### MATERIAL FOR THE TASK
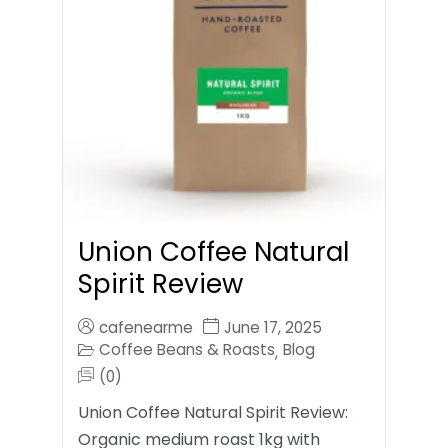
Union Coffee Natural
Spirit Review
cafenearme
June 17, 2025
Coffee Beans & Roasts
Blog
,
(0)
Union Coffee Natural Spirit Review:
Organic medium roast 1kg with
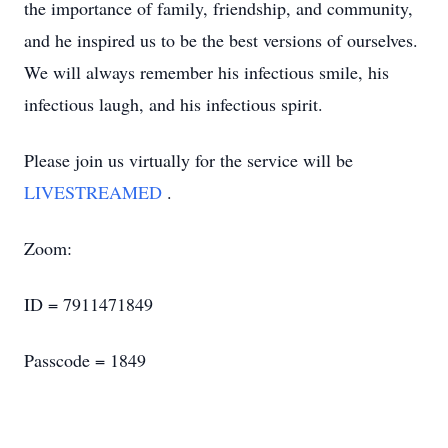
the importance of family, friendship, and community,
and he inspired us to be the best versions of ourselves.
We will always remember his infectious smile, his
infectious laugh, and his infectious spirit.
Please join us virtually for the service will be
LIVESTREAMED
.
Zoom:
ID = 7911471849
Passcode = 1849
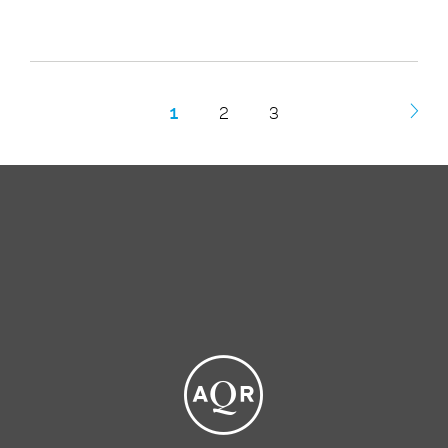
1
2
3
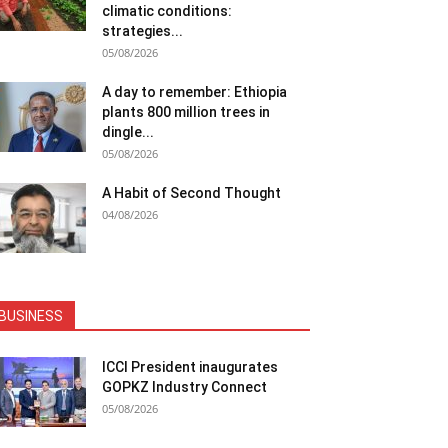
climatic conditions:
strategies...
05/08/2026
A day to remember: Ethiopia
plants 800 million trees in
dingle...
05/08/2026
A Habit of Second Thought
04/08/2026
BUSINESS
ICCI President inaugurates
GOPKZ Industry Connect
05/08/2026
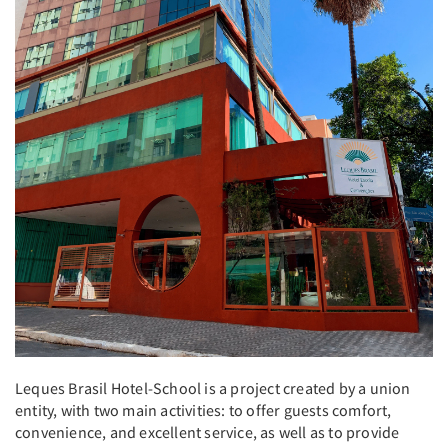
Leques Brasil Hotel-School is a project created by a union
entity, with two main activities: to offer guests comfort,
convenience, and excellent service, as well as to provide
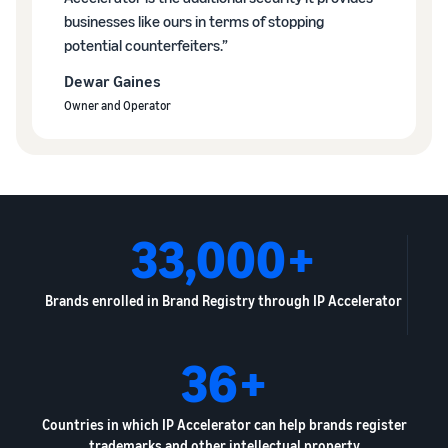
businesses like ours in terms of stopping
potential counterfeiters.”
Dewar Gaines
Owner and Operator
33,000+
Brands enrolled in Brand Registry through IP Accelerator
36+
Countries in which IP Accelerator can help brands register
trademarks and other intellectual property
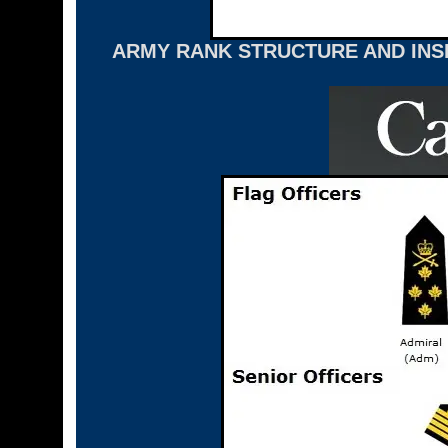
ARMY RANK STRUCTURE AND INSI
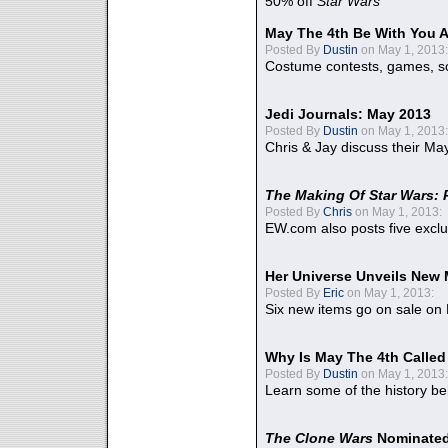
50% off
Star Wars
May The 4th Be With You A
Posted By
Dustin
on May 1, 2013:
Costume contests, games, sc
Jedi Journals: May 2013
Posted By
Dustin
on May 1, 2013:
Chris & Jay discuss their Ma
The Making Of Star Wars: 
Posted By
Chris
on May 1, 2013:
EW.com also posts five excl
Her Universe Unveils New
Posted By
Eric
on May 1, 2013:
Six new items go on sale on
Why Is May The 4th Calle
Posted By
Dustin
on May 1, 2013:
Learn some of the history be
The Clone Wars
Nominated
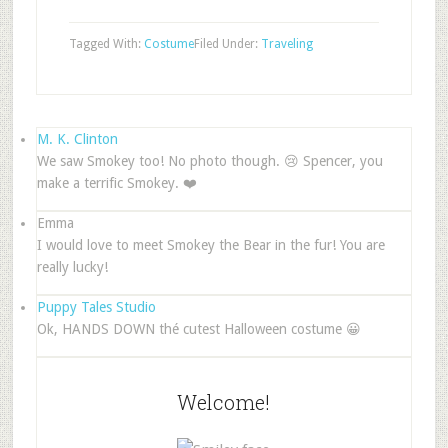
Tagged With:
Costume
Filed Under:
Traveling
M. K. Clinton
We saw Smokey too! No photo though. 😢 Spencer, you
make a terrific Smokey. ❤️
Emma
I would love to meet Smokey the Bear in the fur! You are
really lucky!
Puppy Tales Studio
Ok, HANDS DOWN thé cutest Halloween costume 😀
Welcome!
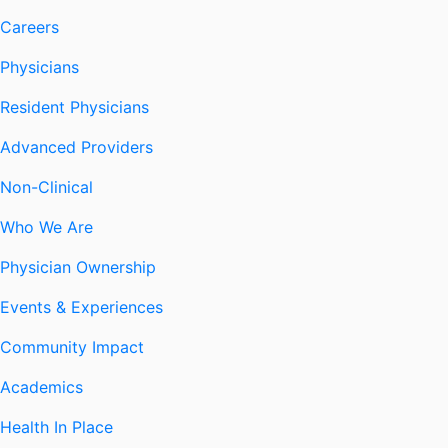
Careers
Physicians
Resident Physicians
Advanced Providers
Non-Clinical
Who We Are
Physician Ownership
Events & Experiences
Community Impact
Academics
Health In Place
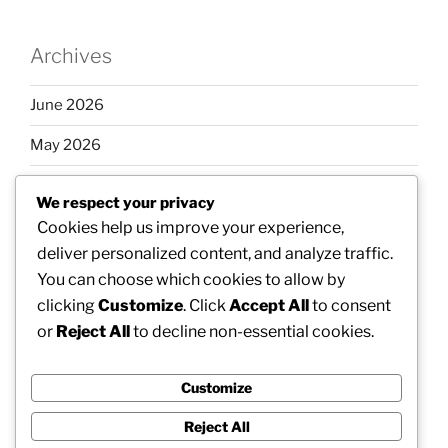
Archives
June 2026
May 2026
April 2026
We respect your privacy
March 2026
Cookies help us improve your experience,
deliver personalized content, and analyze traffic.
February 2026
You can choose which cookies to allow by
clicking
Customize
. Click
Accept All
to consent
or
Reject All
to decline non-essential cookies.
Categories
Customize
Uncategorized
Reject All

### EXERCISE REQUIREMENTS
Give the text of all the rows again, swapping every "Posted By" for "Written By" and changing nothing else. Leave the pictures out.

### EXERCISE SOLUTION
Union Coffee Natural
Spirit Review
cafenearme
June 17, 2025
Coffee Beans & Roasts
Blog
,
(0)
Union Coffee Natural Spirit Review:
Organic medium roast 1kg with
the importance of family, friendship, and community,
and he inspired us to be the best versions of ourselves.
We will always remember his infectious smile, his
infectious laugh, and his infectious spirit.
Please join us virtually for the service will be
LIVESTREAMED
.
Zoom:
ID = 7911471849
Passcode = 1849
1
2
3
climatic conditions:
strategies...
05/08/2026
A day to remember: Ethiopia
plants 800 million trees in
dingle...
05/08/2026
A Habit of Second Thought
04/08/2026
BUSINESS
ICCI President inaugurates
GOPKZ Industry Connect
05/08/2026
Leques Brasil Hotel-School is a project created by a union
entity, with two main activities: to offer guests comfort,
convenience, and excellent service, as well as to provide
businesses like ours in terms of stopping
potential counterfeiters.”
Dewar Gaines
Owner and Operator
33,000+
Brands enrolled in Brand Registry through IP Accelerator
36+
Countries in which IP Accelerator can help brands register
trademarks and other intellectual property
ARMY RANK STRUCTURE AND INSI
50% off
Star Wars
May The 4th Be With You A
Written By
Dustin
on May 1, 2013:
Costume contests, games, sc
Jedi Journals: May 2013
Written By
Dustin
on May 1, 2013:
Chris & Jay discuss their Ma
The Making Of Star Wars: 
Written By
Chris
on May 1, 2013:
EW.com also posts five excl
Her Universe Unveils New
Written By
Eric
on May 1, 2013:
Six new items go on sale on
Why Is May The 4th Calle
Written By
Dustin
on May 1, 2013:
Learn some of the history be
The Clone Wars
Nominated
Tagged With:
Costume
Filed Under:
Traveling
M. K. Clinton
We saw Smokey too! No photo though. 😢 Spencer, you
make a terrific Smokey. ❤️
Emma
I would love to meet Smokey the Bear in the fur! You are
really lucky!
Puppy Tales Studio
Ok, HANDS DOWN thé cutest Halloween costume 😀
Welcome!
Careers
Physicians
Resident Physicians
Advanced Providers
Non-Clinical
Who We Are
Physician Ownership
Events & Experiences
Community Impact
Academics
Health In Place
Archives
June 2026
May 2026
April 2026
We respect your privacy
March 2026
Cookies help us improve your experience,
deliver personalized content, and analyze traffic.
February 2026
You can choose which cookies to allow by
clicking
Customize
. Click
Accept All
to consent
or
Reject All
to decline non-essential cookies.
Categories
Customize
Uncategorized
Reject All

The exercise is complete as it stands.